→ **Exercise description**: State how many lines in the rows below contain the word "plus". Reply with the number alone.

[Recorded data]
------------------------------------------------
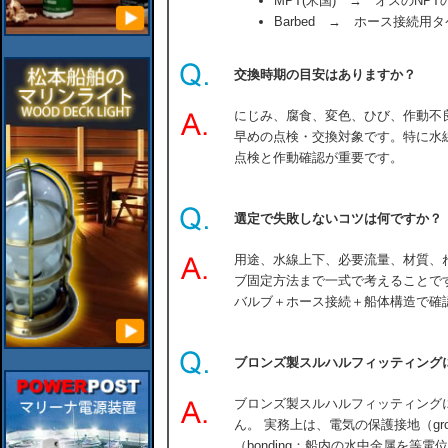
MPT(米国) → オスのNPT
Barbed → ホース接続用
交換時期の目安はありますか？
にじみ、腐食、変色、ひび、作動不
早めの点検・交換対象です。特に水
点検と作動確認が重要です。
選定で失敗しないコツは何ですか？
用途、水線上下、必要流量、材質、
ブ固定方法まで一式で考えることで
バルブ＋ホース接続＋船体構造で確
ブロンズ製スルハルフィッティング
ブロンズ製スルハルフィッティング
ん。 実務上は、電気の保護接地（gro
（bonding：船内の水中金属を等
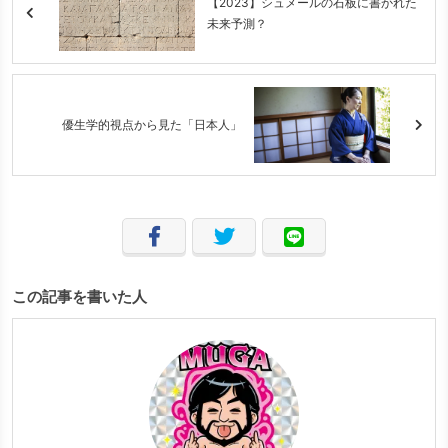
【2023】シュメールの石板に書かれた
未来予測？
優生学的視点から見た「日本人」
この記事を書いた人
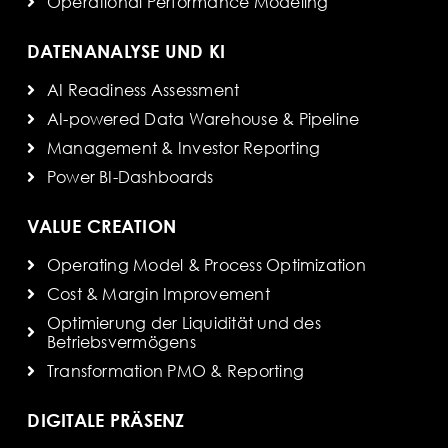
Operational Performance Modeling
DATENANALYSE UND KI
AI Readiness Assessment
AI-powered Data Warehouse & Pipeline
Management & Investor Reporting
Power BI-Dashboards
VALUE CREATION
Operating Model & Process Optimization
Cost & Margin Improvement
Optimierung der Liquidität und des
Betriebsvermögens
Transformation PMO & Reporting
DIGITALE PRÄSENZ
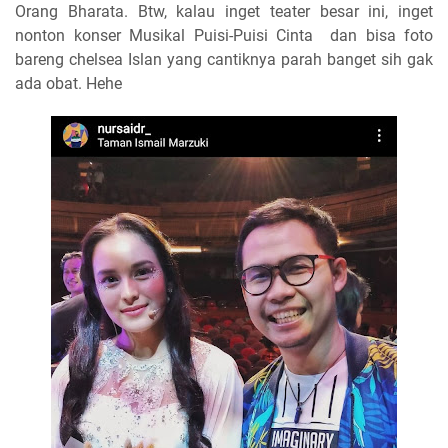
Orang Bharata. Btw, kalau inget teater besar ini, inget
nonton konser Musikal Puisi-Puisi Cinta dan bisa foto
bareng chelsea Islan yang cantiknya parah banget sih gak
ada obat. Hehe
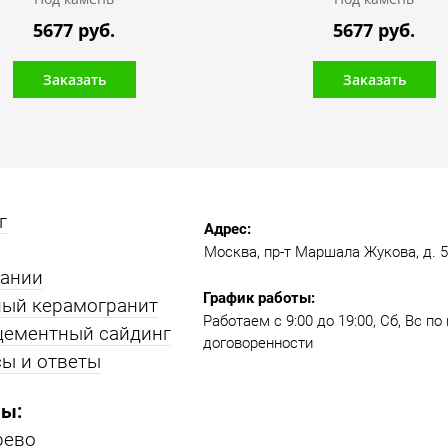
5677 руб.
5677 руб.
Заказать
Заказать
г
Адрес:
Москва, пр-т Маршала Жукова, д. 51
пании
График работы:
ый керамогранит
Работаем с 9:00 до 19:00​, Сб, Вс п
цементный сайдинг
договоренности
ы и ответы
ы:
рево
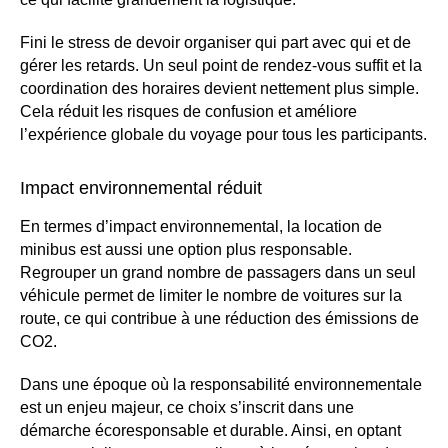
Fini le stress de devoir
organiser
qui part avec qui et
de
gérer
les retards. Un seul point de rendez-vous suffit et la
coordination des horaires devient nettement plus simple.
Cela réduit les risques de confusion et améliore
l’expérience globale du voyage pour tous les participants.
Impact environnemental réduit
En termes d’impact environnemental, la location de
minibus est aussi une option plus responsable.
Regrouper un grand nombre de passagers dans un seul
véhicule permet de limiter le nombre de voitures sur la
route, ce qui contribue à une réduction des émissions de
CO2.
Dans une époque où la responsabilité environnementale
est un enjeu majeur, ce choix s’inscrit dans une
démarche écoresponsable et durable. Ainsi, en optant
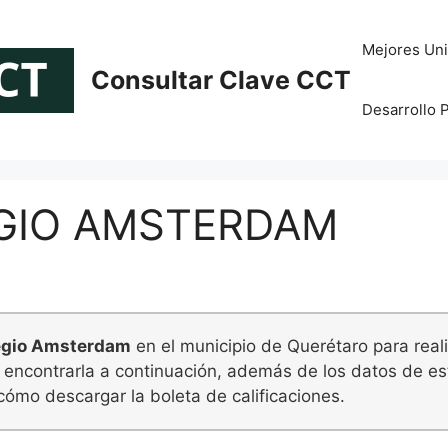
Mejores Uni
Consultar Clave CCT
Desarrollo 
EGIO AMSTERDAM
egio Amsterdam
en el municipio de Querétaro para reali
 encontrarla a continuación, además de los datos de est
cómo descargar la boleta de calificaciones.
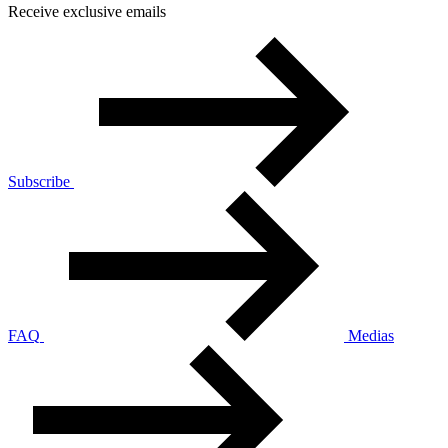
Receive exclusive emails
Subscribe
FAQ
Medias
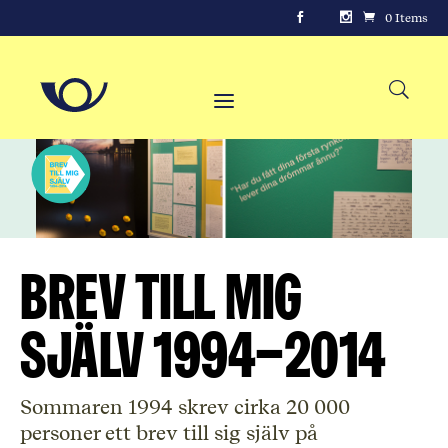
0 Items
Brev till mig
själv 1994–2014
Sommaren 1994 skrev cirka 20 000
personer ett brev till sig själv på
------------------------------------------------
→ **Written solution**: 2